At this time, a large number of Chinese refugees had entered the safe zone. Once the Japanese troops entered, the consequences would be disastrous.
Rabe couldn't bear it and went to the leader of the remaining troops: "If you don't evacuate the safe zone, then I will resign as chairman of the International Committee of the safe zone and make it known to the public that you have set up forts in the safe zone!"
The original intention of establishing the safety zone was to provide safe assistance to ordinary people. Once military activities occurred in the safety zone, the Japanese army could find an excuse to eliminate the safety zone.
Therefore, these people cannot stay in the safe zone.
Rabe was also helpless about this. More often than not, he was not the one who had the final say in such matters.
There were too many refugees in the safe zone, and he needed to consider more people.
During this period, another incident occurred.
After the establishment of the safe zone, Japanese aircraft continued to bomb Jinling indiscriminately, which resulted in the safe zone being bombed by Japanese aircraft at any time. To this end, Rabe used all his connections to write letters to his friends in his country more than once,
Ask for their help.
These letters eventually fell into the sea without any reply.
In the next few days, Rabe suddenly discovered that the Japanese army no longer bombed buildings in Jinling City indiscriminately and indiscriminately as before. However, within a few days, the Japanese aircraft only attacked military targets, such as
Military schools, airstrips, arsenals, etc.
But the difficulties will never disappear. The scope of the safe zone is not wide and can even be described as narrow. As the Japanese army entered Jinling, more and more refugees poured into the safe zone.

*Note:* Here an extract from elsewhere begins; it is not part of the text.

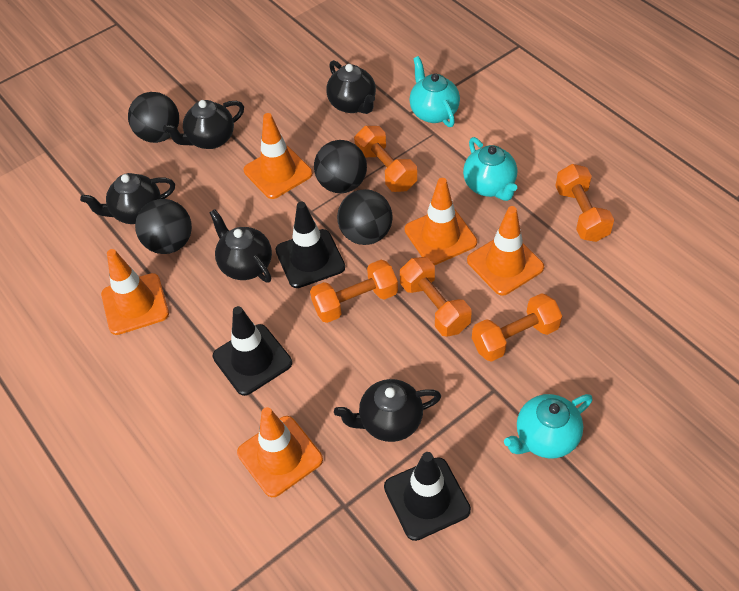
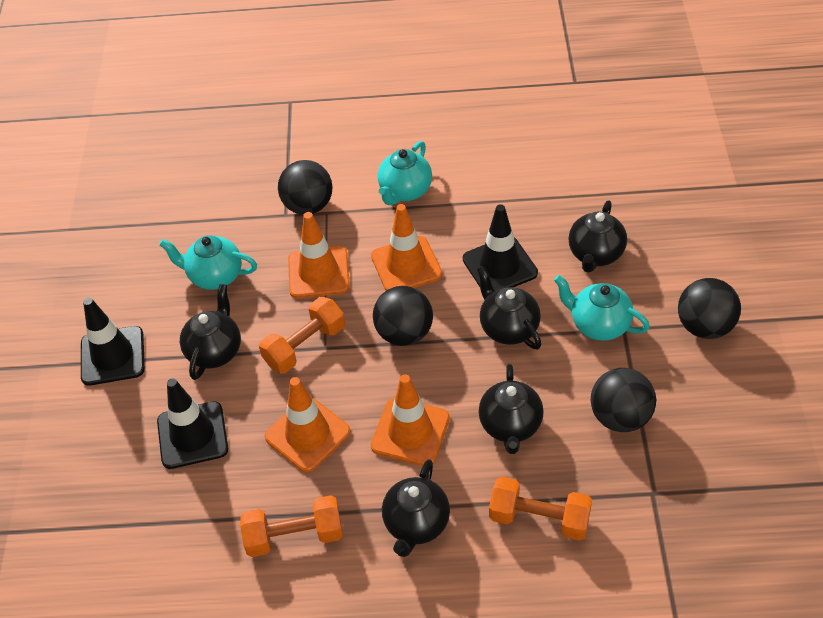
orange dumbbell: [310,260,398,323] [354,126,417,192] [400,257,471,337] [472,293,562,362] [555,164,614,242] = 5 -> [240,495,343,557] [259,297,345,373] [489,477,592,541] = 3
orange traffic cone: [101,249,169,335] [237,407,323,497] [244,113,313,199] [405,178,477,265] [467,206,544,296] = 5 -> [265,377,351,472] [288,212,350,298] [371,204,442,291] [371,374,450,466] = 4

The area of the safe zone is only 2.5 square miles, but the number of people needed to evacuate is 50,000 more than originally estimated in the worst-case scenario.
Not only are all the buildings in the safety zone overcrowded, but even the lawns, trenches and air raid shelters are also packed with people.
Families sleeping on the streets can be seen everywhere, and hundreds of reed mat shacks have sprung up near the U.S. Embassy.
At this time, the safe zone already accommodated more than 250,000 refugees.
The borders of the safety zone are marked with white flags and red crosses surrounded by red circles, making the safety zone look like a huge 'human honeycomb'.